Tweed/Byron consistently has among the highest number of searches in the state, and is the only Local Area Command outside of Sydney to make the top 10.


In 2014 Tweed Byron had the third most searches in the state, despite having only the 24th lowest false positive rate. In 2015, Tweed/Byron again had the third most searches in the state but dropped to 27th lowest false positive rate.

The false positive rate over both years was between 64-67 per cent meaning 1,221 people were subjected to intrusive personal searches despite not carrying drugs.

Police ‘pull head in’

Mr Shoebridge said the figures show that parts of the state are targeted for drug dog operations ‘despite extraordinarily low rates of drugs being found as a result of searches’.

‘Redfern and Liverpool stand out as LACs in the top ten by searches conducted but the bottom ten by rate of drugs found,’ he said.

‘Five years of close scrutiny of police drug dog operations has seen police pull their head in a bit and reduce the number of searches by more than 20 per cent.

‘We would like to have stopped them all, but this is a start.

‘Even though search numbers have dropped the dogs are still getting it wrong nearly 70 percent of the time. In Redfern, this figure rises to 80 per cent.

‘Getting the data out there, and especially the strong support for the Sniff Off page, has forced more accountability on the police.

‘Sniff Off shows that when you have more than 21,000 people monitoring and reporting on police drug dog behaviour you can force positive change even on the NSW Police.
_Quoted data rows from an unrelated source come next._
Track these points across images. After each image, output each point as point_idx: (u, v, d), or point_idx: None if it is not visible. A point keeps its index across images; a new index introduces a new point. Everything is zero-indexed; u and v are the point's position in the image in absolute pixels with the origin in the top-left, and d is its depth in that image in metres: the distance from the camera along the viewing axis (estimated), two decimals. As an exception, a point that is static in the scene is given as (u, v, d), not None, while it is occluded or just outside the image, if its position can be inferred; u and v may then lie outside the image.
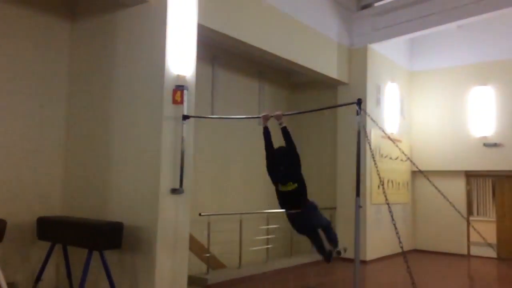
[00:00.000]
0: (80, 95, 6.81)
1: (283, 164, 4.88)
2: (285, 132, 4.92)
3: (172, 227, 5.81)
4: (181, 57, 6.01)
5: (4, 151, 6.12)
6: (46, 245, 5.94)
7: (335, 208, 10.60)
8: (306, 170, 12.15)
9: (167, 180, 5.78)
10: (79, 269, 5.54)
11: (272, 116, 5.03)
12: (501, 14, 9.35)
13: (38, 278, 5.82)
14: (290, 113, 6.04)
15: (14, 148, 6.24)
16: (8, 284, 5.20)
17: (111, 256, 5.70)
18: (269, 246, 9.26)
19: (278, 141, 5.03)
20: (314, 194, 11.61)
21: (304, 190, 5.01)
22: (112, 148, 6.29)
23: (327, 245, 5.12)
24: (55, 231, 5.82)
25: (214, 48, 9.26)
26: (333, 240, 5.14)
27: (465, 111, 11.43)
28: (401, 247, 4.00)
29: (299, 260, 9.70)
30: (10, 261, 5.93)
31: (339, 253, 5.04)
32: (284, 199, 4.99)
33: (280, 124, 4.97)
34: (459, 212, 4.83)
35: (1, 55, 6.13)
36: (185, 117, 5.90)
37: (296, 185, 4.85)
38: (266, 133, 5.08)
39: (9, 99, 6.21)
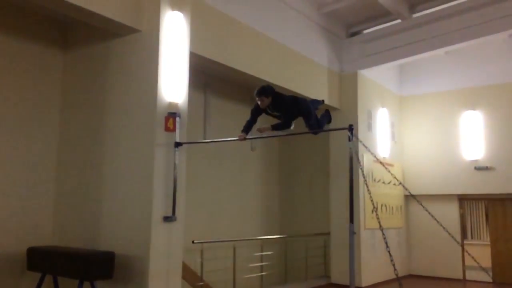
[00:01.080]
0: (72, 123, 6.80)
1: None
2: (275, 127, 5.38)
3: (164, 256, 5.73)
4: (173, 85, 6.05)
5: (-6, 180, 6.06)
6: (36, 276, 5.82)
7: (328, 233, 10.53)
8: (299, 196, 12.12)
9: (160, 207, 5.73)
10: (70, 301, 5.42)
11: (254, 138, 5.46)
12: (488, 40, 9.57)
13: (27, 311, 5.68)
14: (280, 135, 6.11)
15: (4, 178, 6.17)
16: (-4, 317, 5.07)
17: (102, 286, 5.59)
18: (263, 273, 9.14)
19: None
20: (307, 219, 11.60)
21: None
22: (104, 176, 6.25)
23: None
24: (45, 261, 5.71)
25: (206, 75, 9.34)
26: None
27: (455, 135, 11.53)
28: (396, 274, 3.96)
29: (294, 287, 9.57)
30: (-2, 293, 5.80)
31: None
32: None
33: (265, 130, 5.44)
34: (453, 237, 4.82)
35: (-7, 84, 6.14)
36: (178, 144, 5.90)
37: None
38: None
39: (0, 125, 6.19)
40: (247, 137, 5.59)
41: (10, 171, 6.25)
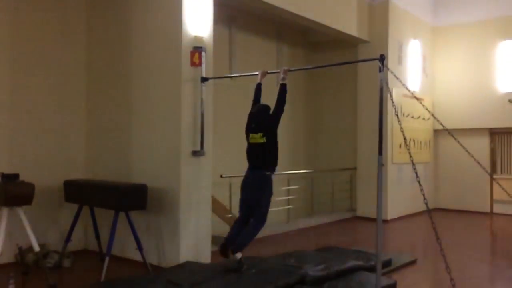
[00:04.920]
0: (99, 61, 6.81)
1: (256, 121, 5.00)
2: (282, 88, 4.96)
3: (194, 188, 5.90)
4: (198, 18, 5.91)
5: (28, 118, 6.24)
6: (73, 207, 6.12)
7: (355, 168, 10.58)
8: (326, 131, 12.13)
9: (188, 142, 5.82)
10: (107, 230, 5.71)
11: (272, 73, 5.29)
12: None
13: (68, 239, 6.02)
14: (308, 67, 5.98)
15: (38, 114, 6.35)
16: (39, 245, 5.38)
17: (137, 217, 5.85)
18: (290, 206, 9.36)
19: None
20: (334, 154, 11.65)
21: (272, 149, 5.02)
22: (133, 112, 6.33)
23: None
24: (82, 194, 5.97)
25: (231, 8, 9.08)
26: (241, 243, 4.94)
27: (490, 66, 11.07)
28: (426, 203, 3.97)
29: (320, 220, 9.81)
30: (39, 223, 6.13)
31: (239, 263, 4.84)
32: (250, 152, 5.11)
33: (283, 79, 4.93)
34: (483, 167, 4.74)
35: (19, 23, 6.14)
36: (204, 79, 5.87)
37: (265, 139, 4.92)
38: (257, 89, 5.30)
39: (29, 65, 6.28)
40: (269, 71, 5.45)
41: (43, 110, 6.41)
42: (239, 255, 4.87)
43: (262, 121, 4.98)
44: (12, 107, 6.09)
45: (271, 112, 5.07)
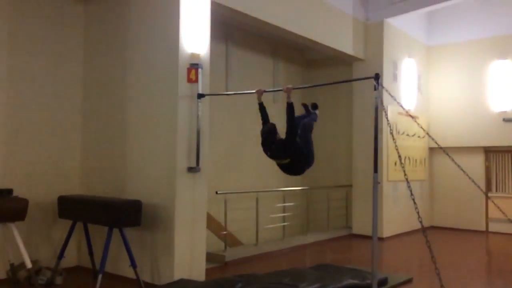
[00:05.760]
0: (96, 74, 6.83)
1: (269, 149, 4.97)
2: (289, 108, 4.91)
3: (189, 205, 5.87)
4: (195, 35, 5.96)
5: (23, 131, 6.22)
6: (67, 223, 6.07)
7: (351, 185, 10.58)
8: (321, 148, 12.19)
9: (184, 158, 5.81)
10: (100, 247, 5.66)
11: (270, 91, 5.17)
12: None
13: (61, 255, 5.95)
14: (304, 86, 6.01)
15: (33, 129, 6.33)
16: (31, 261, 5.33)
17: (131, 233, 5.80)
18: (285, 223, 9.32)
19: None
20: (330, 171, 11.67)
21: (302, 159, 4.99)
22: (129, 128, 6.33)
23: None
24: (75, 209, 5.92)
25: (228, 26, 9.18)
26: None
27: (484, 85, 11.19)
28: (420, 221, 3.97)
29: (316, 237, 9.76)
30: (32, 239, 6.08)
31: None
32: (283, 169, 5.12)
33: (288, 98, 4.94)
34: (478, 186, 4.77)
35: (17, 34, 6.17)
36: (200, 95, 5.90)
37: (288, 159, 4.91)
38: (261, 109, 5.30)
39: (26, 79, 6.28)
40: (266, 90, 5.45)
41: (39, 124, 6.39)
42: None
43: (275, 149, 4.93)
44: (7, 122, 6.06)
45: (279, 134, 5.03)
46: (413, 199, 3.97)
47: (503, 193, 11.03)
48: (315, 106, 5.59)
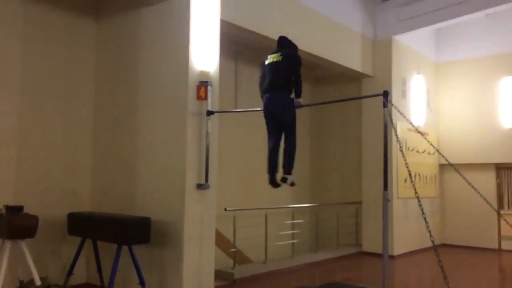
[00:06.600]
0: (106, 92, 6.92)
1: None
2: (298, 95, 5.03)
3: (198, 222, 5.85)
4: (204, 53, 6.03)
5: (34, 148, 6.28)
6: (76, 240, 6.07)
7: (360, 202, 10.50)
8: (331, 164, 12.08)
9: (193, 175, 5.82)
10: (109, 264, 5.64)
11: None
12: (532, 1, 9.05)
13: (70, 273, 5.95)
14: (314, 103, 6.01)
15: (43, 147, 6.39)
16: (41, 278, 5.33)
17: (140, 250, 5.79)
18: (294, 241, 9.25)
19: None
20: (339, 187, 11.59)
21: (290, 69, 4.98)
22: (139, 145, 6.37)
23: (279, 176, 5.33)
24: (85, 226, 5.94)
25: (237, 43, 9.26)
26: (288, 167, 5.23)
27: (494, 102, 11.13)
28: (432, 241, 3.91)
29: (325, 255, 9.65)
30: (42, 255, 6.09)
31: (291, 183, 5.22)
32: (265, 75, 5.13)
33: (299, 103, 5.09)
34: (489, 204, 4.70)
35: (29, 55, 6.28)
36: (209, 113, 5.92)
37: (281, 57, 4.95)
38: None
39: (38, 98, 6.37)
40: None
41: (49, 141, 6.46)
42: (290, 178, 5.17)
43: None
44: (19, 140, 6.14)
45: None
46: (425, 218, 3.92)
47: (516, 210, 10.87)
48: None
‘Out of 76 Local Area Commands, Redfern saw the sixth most searches in 2015 despite being ranked 67 in actually finding drugs.

‘The government needs to explain why Redfern is being consistently over-policed.

‘The figures show Redfern isn’t awash in drugs, but we do know it has a large population of young people and a vibrant Aboriginal community.

‘In 2015, 8,874 totally innocent people were surrounded by dogs and police in public, made to empty their pockets and bags, and then subjected to a humiliating public search by police based on a false positive by a drug dog.

‘It is simply unacceptable that given the wealth of evidence that shows the scheme is failing that thousands of people are still being subject to pointless searches.

‘We want the police to be targeting serious crime such as domestic violence, fraud and firearms offences not frittering away millions of tax dollars with the useless drug dog program,’ Mr Shoebridge said.